A week after South Africans voted in the country's sixth democratic elections all eyes are on the ANC's list of candidates for the National Assembly.
Among the candidates are a number of outgoing and former ministers who have previously been implicated in various scandals and many political commentators have strongly advised President Cyril Ramaphosa not to appoint the likes of Malusi Gigaba and Bathabile Dlamini to his new Cabinet.
Speaking to ANC supporters outside Luthuli House the day after the announcement of the election results, the president indicated his intention to remove tainted ministers from his Cabinet and thanked voters for their support.
Ramaphosa said South Africans had, through the elections, sent a clear message that they wanted an ANC that was responsive, humble and led by servant leadership who were competent, and not corrupt or arrogant.

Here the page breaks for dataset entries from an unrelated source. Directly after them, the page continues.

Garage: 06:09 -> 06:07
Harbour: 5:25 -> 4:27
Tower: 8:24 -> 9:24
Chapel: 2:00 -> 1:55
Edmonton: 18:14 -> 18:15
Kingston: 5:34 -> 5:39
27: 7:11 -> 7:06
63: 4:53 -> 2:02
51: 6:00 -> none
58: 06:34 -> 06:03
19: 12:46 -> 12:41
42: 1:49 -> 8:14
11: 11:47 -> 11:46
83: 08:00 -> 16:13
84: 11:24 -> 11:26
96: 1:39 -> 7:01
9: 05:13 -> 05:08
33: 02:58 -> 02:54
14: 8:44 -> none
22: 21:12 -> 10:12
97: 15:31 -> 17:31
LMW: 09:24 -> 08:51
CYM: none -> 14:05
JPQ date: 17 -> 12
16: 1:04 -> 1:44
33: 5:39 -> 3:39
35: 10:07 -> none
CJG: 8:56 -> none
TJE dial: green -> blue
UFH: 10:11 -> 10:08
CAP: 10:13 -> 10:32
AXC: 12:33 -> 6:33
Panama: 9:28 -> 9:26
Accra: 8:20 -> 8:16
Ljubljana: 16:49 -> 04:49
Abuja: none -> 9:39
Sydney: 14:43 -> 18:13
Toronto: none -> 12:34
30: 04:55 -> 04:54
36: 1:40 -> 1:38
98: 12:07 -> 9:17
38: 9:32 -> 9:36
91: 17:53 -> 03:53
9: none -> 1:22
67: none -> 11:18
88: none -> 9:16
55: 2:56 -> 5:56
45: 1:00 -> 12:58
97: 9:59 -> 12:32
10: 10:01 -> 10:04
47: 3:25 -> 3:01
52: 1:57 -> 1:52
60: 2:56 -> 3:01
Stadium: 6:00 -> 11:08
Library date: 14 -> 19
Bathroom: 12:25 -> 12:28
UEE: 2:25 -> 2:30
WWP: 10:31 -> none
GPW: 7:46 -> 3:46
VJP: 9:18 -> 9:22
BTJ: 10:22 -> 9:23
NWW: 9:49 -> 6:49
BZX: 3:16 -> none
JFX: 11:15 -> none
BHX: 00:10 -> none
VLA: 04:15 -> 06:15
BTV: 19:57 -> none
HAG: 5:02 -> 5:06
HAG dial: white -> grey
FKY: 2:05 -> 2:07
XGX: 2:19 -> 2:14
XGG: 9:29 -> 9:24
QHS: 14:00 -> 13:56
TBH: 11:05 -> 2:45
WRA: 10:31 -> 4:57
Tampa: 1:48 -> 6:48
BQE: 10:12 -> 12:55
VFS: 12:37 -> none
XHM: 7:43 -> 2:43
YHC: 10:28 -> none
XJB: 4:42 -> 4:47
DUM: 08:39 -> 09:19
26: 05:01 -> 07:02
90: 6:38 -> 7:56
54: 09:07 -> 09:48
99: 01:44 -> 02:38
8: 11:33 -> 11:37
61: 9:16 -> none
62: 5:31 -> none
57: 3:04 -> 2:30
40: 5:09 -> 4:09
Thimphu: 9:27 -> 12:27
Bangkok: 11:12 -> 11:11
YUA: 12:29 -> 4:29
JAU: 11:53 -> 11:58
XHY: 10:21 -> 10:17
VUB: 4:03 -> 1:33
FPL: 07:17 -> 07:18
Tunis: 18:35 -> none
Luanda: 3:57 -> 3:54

The question is whether Ramaphosa will be able to resist those within the ruling party who are determined to keep some of these ministers in Cabinet. Bearing in mind that he is after all an elected representive of the party and is bound by the rules and protocols of the ANC, which surely must weigh heavily in whatever decisions he makes.
In an attempt to gauge public sentiment on the matter, Tracey Adams spoke to a number of people about their feelings around the new president and his ability to live up to the election promises he made.
We asked a cross-section of Capetonians the following questions:
2. Do you think Ramaphosa will indeed only elect ministers to his Cabinet that have not been tainted by corruption?
3. What message you would like to send to the president as he considers the ministerial appointments?
Estate agent Donna Stevens said she reluctantly voted for the ANC as she decided to give them another chance. "But this is really going to be the last chance," said Stevens.
Retail assistant Phelo Gxotelwa said he thinks Ramaphosa can make the change needed in South Africa because "he is a business minded guy".
Pop-up book store salesperson Shihaam Davids is hopeful that Ramaphosa will address the housing and unemployment crisis which has been plaguing the country for decades.